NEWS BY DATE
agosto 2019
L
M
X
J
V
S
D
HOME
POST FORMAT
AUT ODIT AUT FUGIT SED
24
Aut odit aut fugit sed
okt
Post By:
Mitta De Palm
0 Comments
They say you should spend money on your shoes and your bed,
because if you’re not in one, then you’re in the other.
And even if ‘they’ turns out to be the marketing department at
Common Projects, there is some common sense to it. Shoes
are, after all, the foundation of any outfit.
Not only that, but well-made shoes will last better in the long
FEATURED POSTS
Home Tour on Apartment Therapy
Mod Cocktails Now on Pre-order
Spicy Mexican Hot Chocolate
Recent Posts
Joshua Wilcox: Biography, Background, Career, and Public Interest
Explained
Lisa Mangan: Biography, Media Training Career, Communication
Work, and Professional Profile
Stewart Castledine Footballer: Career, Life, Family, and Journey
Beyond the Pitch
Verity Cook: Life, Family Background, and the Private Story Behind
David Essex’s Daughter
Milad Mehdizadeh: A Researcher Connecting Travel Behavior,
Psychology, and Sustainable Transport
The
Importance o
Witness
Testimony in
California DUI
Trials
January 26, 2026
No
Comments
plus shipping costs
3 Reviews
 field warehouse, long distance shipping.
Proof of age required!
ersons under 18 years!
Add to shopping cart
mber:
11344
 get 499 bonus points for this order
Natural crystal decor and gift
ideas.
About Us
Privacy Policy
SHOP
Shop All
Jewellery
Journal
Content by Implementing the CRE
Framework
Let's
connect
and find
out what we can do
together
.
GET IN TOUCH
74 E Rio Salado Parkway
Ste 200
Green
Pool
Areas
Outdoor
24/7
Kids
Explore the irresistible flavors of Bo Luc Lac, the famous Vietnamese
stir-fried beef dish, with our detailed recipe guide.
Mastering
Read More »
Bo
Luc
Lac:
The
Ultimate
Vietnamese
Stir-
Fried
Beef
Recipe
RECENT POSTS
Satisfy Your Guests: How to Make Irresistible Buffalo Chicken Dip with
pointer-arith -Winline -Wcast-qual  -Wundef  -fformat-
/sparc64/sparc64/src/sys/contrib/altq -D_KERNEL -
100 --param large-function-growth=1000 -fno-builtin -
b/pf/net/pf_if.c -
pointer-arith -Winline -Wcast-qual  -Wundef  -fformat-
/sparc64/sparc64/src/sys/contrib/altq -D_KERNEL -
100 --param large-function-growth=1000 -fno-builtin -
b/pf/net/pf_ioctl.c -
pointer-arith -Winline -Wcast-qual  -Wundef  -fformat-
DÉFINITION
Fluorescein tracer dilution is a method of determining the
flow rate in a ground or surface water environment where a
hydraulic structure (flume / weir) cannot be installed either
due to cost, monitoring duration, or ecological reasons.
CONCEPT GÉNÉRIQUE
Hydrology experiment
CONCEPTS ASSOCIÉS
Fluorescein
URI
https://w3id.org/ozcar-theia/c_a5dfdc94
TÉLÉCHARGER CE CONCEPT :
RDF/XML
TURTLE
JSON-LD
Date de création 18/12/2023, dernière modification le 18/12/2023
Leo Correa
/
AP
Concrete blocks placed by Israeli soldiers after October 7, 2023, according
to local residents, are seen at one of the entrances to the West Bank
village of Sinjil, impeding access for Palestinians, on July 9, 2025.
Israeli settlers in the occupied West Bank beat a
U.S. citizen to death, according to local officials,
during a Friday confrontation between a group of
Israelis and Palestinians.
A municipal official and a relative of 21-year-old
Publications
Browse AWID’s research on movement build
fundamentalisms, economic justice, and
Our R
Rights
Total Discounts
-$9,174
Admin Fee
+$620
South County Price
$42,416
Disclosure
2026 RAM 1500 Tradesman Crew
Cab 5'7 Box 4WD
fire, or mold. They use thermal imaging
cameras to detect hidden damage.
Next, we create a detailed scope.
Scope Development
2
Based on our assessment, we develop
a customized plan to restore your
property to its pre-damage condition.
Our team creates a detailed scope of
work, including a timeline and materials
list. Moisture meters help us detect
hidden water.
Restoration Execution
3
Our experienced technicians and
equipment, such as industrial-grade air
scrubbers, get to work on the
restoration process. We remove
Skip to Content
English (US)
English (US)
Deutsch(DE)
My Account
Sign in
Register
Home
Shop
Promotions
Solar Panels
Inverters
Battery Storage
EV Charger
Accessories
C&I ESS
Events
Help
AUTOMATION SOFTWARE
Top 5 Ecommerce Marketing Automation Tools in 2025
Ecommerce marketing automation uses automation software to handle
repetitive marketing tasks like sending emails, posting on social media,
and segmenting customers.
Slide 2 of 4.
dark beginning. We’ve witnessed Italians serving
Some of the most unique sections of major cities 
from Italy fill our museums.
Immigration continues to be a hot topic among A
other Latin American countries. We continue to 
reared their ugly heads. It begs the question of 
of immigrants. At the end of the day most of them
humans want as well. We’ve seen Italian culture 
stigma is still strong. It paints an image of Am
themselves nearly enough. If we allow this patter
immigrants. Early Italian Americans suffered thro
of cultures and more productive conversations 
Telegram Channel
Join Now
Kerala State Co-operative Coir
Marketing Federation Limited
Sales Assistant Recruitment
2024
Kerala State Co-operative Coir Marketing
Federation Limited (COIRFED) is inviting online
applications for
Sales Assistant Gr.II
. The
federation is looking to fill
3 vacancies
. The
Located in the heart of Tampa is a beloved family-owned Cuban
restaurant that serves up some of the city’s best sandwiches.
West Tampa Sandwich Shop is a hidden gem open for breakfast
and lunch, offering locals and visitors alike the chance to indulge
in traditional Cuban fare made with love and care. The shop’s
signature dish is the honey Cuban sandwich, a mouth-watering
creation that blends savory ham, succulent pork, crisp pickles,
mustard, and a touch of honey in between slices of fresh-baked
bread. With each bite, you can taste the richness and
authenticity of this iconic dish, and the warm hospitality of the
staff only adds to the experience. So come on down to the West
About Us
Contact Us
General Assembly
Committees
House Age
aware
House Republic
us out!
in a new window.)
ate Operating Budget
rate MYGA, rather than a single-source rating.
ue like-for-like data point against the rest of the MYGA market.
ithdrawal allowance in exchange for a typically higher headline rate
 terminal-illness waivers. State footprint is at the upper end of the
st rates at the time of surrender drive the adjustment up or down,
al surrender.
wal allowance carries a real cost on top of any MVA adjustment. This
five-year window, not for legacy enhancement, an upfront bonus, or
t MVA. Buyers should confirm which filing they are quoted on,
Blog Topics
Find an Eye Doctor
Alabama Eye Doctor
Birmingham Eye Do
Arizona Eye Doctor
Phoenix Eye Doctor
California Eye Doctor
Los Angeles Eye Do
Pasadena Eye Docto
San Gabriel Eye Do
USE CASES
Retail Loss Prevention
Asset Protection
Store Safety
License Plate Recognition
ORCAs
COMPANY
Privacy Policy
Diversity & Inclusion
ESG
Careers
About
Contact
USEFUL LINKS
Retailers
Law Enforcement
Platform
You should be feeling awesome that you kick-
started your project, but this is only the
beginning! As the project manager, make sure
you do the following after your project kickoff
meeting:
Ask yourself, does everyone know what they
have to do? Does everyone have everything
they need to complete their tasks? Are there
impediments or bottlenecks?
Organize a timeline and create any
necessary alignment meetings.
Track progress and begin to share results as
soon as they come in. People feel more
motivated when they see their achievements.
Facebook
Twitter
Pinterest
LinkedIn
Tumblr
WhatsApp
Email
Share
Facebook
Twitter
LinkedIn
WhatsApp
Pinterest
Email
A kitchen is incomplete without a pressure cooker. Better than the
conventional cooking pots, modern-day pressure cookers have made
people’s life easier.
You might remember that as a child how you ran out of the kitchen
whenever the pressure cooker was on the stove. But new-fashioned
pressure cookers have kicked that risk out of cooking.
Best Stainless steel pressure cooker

________________

Your answer should be the data above, retyped exactly.

NEWS BY DATE
agosto 2019
L
M
X
J
V
S
D
HOME
POST FORMAT
AUT ODIT AUT FUGIT SED
24
Aut odit aut fugit sed
okt
Post By:
Mitta De Palm
0 Comments
They say you should spend money on your shoes and your bed,
because if you’re not in one, then you’re in the other.
And even if ‘they’ turns out to be the marketing department at
Common Projects, there is some common sense to it. Shoes
are, after all, the foundation of any outfit.
Not only that, but well-made shoes will last better in the long
FEATURED POSTS
Home Tour on Apartment Therapy
Mod Cocktails Now on Pre-order
Spicy Mexican Hot Chocolate
Recent Posts
Joshua Wilcox: Biography, Background, Career, and Public Interest
Explained
Lisa Mangan: Biography, Media Training Career, Communication
Work, and Professional Profile
Stewart Castledine Footballer: Career, Life, Family, and Journey
Beyond the Pitch
Verity Cook: Life, Family Background, and the Private Story Behind
David Essex’s Daughter
Milad Mehdizadeh: A Researcher Connecting Travel Behavior,
Psychology, and Sustainable Transport
The
Importance o
Witness
Testimony in
California DUI
Trials
January 26, 2026
No
Comments
plus shipping costs
3 Reviews
 field warehouse, long distance shipping.
Proof of age required!
ersons under 18 years!
Add to shopping cart
mber:
11344
 get 499 bonus points for this order
Natural crystal decor and gift
ideas.
About Us
Privacy Policy
SHOP
Shop All
Jewellery
Journal
Content by Implementing the CRE
Framework
Let's
connect
and find
out what we can do
together
.
GET IN TOUCH
74 E Rio Salado Parkway
Ste 200
Green
Pool
Areas
Outdoor
24/7
Kids
Explore the irresistible flavors of Bo Luc Lac, the famous Vietnamese
stir-fried beef dish, with our detailed recipe guide.
Mastering
Read More »
Bo
Luc
Lac:
The
Ultimate
Vietnamese
Stir-
Fried
Beef
Recipe
RECENT POSTS
Satisfy Your Guests: How to Make Irresistible Buffalo Chicken Dip with
pointer-arith -Winline -Wcast-qual  -Wundef  -fformat-
/sparc64/sparc64/src/sys/contrib/altq -D_KERNEL -
100 --param large-function-growth=1000 -fno-builtin -
b/pf/net/pf_if.c -
pointer-arith -Winline -Wcast-qual  -Wundef  -fformat-
/sparc64/sparc64/src/sys/contrib/altq -D_KERNEL -
100 --param large-function-growth=1000 -fno-builtin -
b/pf/net/pf_ioctl.c -
pointer-arith -Winline -Wcast-qual  -Wundef  -fformat-
DÉFINITION
Fluorescein tracer dilution is a method of determining the
flow rate in a ground or surface water environment where a
hydraulic structure (flume / weir) cannot be installed either
due to cost, monitoring duration, or ecological reasons.
CONCEPT GÉNÉRIQUE
Hydrology experiment
CONCEPTS ASSOCIÉS
Fluorescein
URI
https://w3id.org/ozcar-theia/c_a5dfdc94
TÉLÉCHARGER CE CONCEPT :
RDF/XML
TURTLE
JSON-LD
Date de création 18/12/2023, dernière modification le 18/12/2023
Leo Correa
/
AP
Concrete blocks placed by Israeli soldiers after October 7, 2023, according
to local residents, are seen at one of the entrances to the West Bank
village of Sinjil, impeding access for Palestinians, on July 9, 2025.
Israeli settlers in the occupied West Bank beat a
U.S. citizen to death, according to local officials,
during a Friday confrontation between a group of
Israelis and Palestinians.
A municipal official and a relative of 21-year-old
Publications
Browse AWID’s research on movement build
fundamentalisms, economic justice, and
Our R
Rights
Total Discounts
-$9,174
Admin Fee
+$620
South County Price
$42,416
Disclosure
2026 RAM 1500 Tradesman Crew
Cab 5'7 Box 4WD
fire, or mold. They use thermal imaging
cameras to detect hidden damage.
Next, we create a detailed scope.
Scope Development
2
Based on our assessment, we develop
a customized plan to restore your
property to its pre-damage condition.
Our team creates a detailed scope of
work, including a timeline and materials
list. Moisture meters help us detect
hidden water.
Restoration Execution
3
Our experienced technicians and
equipment, such as industrial-grade air
scrubbers, get to work on the
restoration process. We remove
Skip to Content
English (US)
English (US)
Deutsch(DE)
My Account
Sign in
Register
Home
Shop
Promotions
Solar Panels
Inverters
Battery Storage
EV Charger
Accessories
C&I ESS
Events
Help
AUTOMATION SOFTWARE
Top 5 Ecommerce Marketing Automation Tools in 2025
Ecommerce marketing automation uses automation software to handle
repetitive marketing tasks like sending emails, posting on social media,
and segmenting customers.
Slide 2 of 4.
dark beginning. We’ve witnessed Italians serving
Some of the most unique sections of major cities 
from Italy fill our museums.
Immigration continues to be a hot topic among A
other Latin American countries. We continue to 
reared their ugly heads. It begs the question of 
of immigrants. At the end of the day most of them
humans want as well. We’ve seen Italian culture 
stigma is still strong. It paints an image of Am
themselves nearly enough. If we allow this patter
immigrants. Early Italian Americans suffered thro
of cultures and more productive conversations 
Telegram Channel
Join Now
Kerala State Co-operative Coir
Marketing Federation Limited
Sales Assistant Recruitment
2024
Kerala State Co-operative Coir Marketing
Federation Limited (COIRFED) is inviting online
applications for
Sales Assistant Gr.II
. The
federation is looking to fill
3 vacancies
. The
Located in the heart of Tampa is a beloved family-owned Cuban
restaurant that serves up some of the city’s best sandwiches.
West Tampa Sandwich Shop is a hidden gem open for breakfast
and lunch, offering locals and visitors alike the chance to indulge
in traditional Cuban fare made with love and care. The shop’s
signature dish is the honey Cuban sandwich, a mouth-watering
creation that blends savory ham, succulent pork, crisp pickles,
mustard, and a touch of honey in between slices of fresh-baked
bread. With each bite, you can taste the richness and
authenticity of this iconic dish, and the warm hospitality of the
staff only adds to the experience. So come on down to the West
About Us
Contact Us
General Assembly
Committees
House Age
aware
House Republic
us out!
in a new window.)
ate Operating Budget
rate MYGA, rather than a single-source rating.
ue like-for-like data point against the rest of the MYGA market.
ithdrawal allowance in exchange for a typically higher headline rate
 terminal-illness waivers. State footprint is at the upper end of the
st rates at the time of surrender drive the adjustment up or down,
al surrender.
wal allowance carries a real cost on top of any MVA adjustment. This
five-year window, not for legacy enhancement, an upfront bonus, or
t MVA. Buyers should confirm which filing they are quoted on,
Blog Topics
Find an Eye Doctor
Alabama Eye Doctor
Birmingham Eye Do
Arizona Eye Doctor
Phoenix Eye Doctor
California Eye Doctor
Los Angeles Eye Do
Pasadena Eye Docto
San Gabriel Eye Do
USE CASES
Retail Loss Prevention
Asset Protection
Store Safety
License Plate Recognition
ORCAs
COMPANY
Privacy Policy
Diversity & Inclusion
ESG
Careers
About
Contact
USEFUL LINKS
Retailers
Law Enforcement
Platform
You should be feeling awesome that you kick-
started your project, but this is only the
beginning! As the project manager, make sure
you do the following after your project kickoff
meeting:
Ask yourself, does everyone know what they
have to do? Does everyone have everything
they need to complete their tasks? Are there
impediments or bottlenecks?
Organize a timeline and create any
necessary alignment meetings.
Track progress and begin to share results as
soon as they come in. People feel more
motivated when they see their achievements.
Facebook
Twitter
Pinterest
LinkedIn
Tumblr
WhatsApp
Email
Share
Facebook
Twitter
LinkedIn
WhatsApp
Pinterest
Email
A kitchen is incomplete without a pressure cooker. Better than the
conventional cooking pots, modern-day pressure cookers have made
people’s life easier.
You might remember that as a child how you ran out of the kitchen
whenever the pressure cooker was on the stove. But new-fashioned
pressure cookers have kicked that risk out of cooking.
Best Stainless steel pressure cooker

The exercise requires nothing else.